The Court of Appeal ultimately found that substantial evidence supported the trial court’s decision and affirmed it. It noted that there were numerous red flags that should have alerted defendants’ counsel to the fraud. These included that the wire instructions conflicted with the settlement agreement, the phone number in the email differed from the phone number in other emails from the “real” plaintiff’s counsel and was disconnected, defendants' counsel failed to notice incorrect email addresses, and the imposter sent duplicate requests for wire instructions. In short, the Court concluded that, looking at the totality of the circumstances of the case, the defendants were in the better position to prevent the fraud and that there was no comparative fault on the part of plaintiff.

CONCLUSION

I am sure this is not an isolated incident. I have heard anecdotes from several attorneys about similar situations. This case thus presents a cautionary tale, whether you represent plaintiffs or defendants. Now is the right time for you to review your own cybersecurity policies and practices and make sure that you and your client do not become the next victim of this cyber crime.
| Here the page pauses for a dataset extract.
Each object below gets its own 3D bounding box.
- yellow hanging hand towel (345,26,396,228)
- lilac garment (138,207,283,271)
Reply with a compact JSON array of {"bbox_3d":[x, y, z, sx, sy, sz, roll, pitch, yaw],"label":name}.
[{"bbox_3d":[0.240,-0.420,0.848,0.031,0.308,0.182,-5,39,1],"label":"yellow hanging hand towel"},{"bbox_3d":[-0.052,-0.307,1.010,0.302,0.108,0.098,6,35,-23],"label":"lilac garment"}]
As the Court of Appeal explained, “The antidote to these innovative fraudulent schemes may involve sophisticated encryption and digital safeguards (e.g., multifactor authentication), or it may sometimes be as old-fashioned and simple as picking up the phone and calling opposing counsel at a verified phone number, or meeting face-to-face to confirm the identity of one’s counterpart and the validity of the transaction details. Either way, this case demonstrates that parties to modern, high-tech financial transactions must remain vigilant in ensuring they are dealing with their authentic peer. Failing to do so may be at their own financial peril.”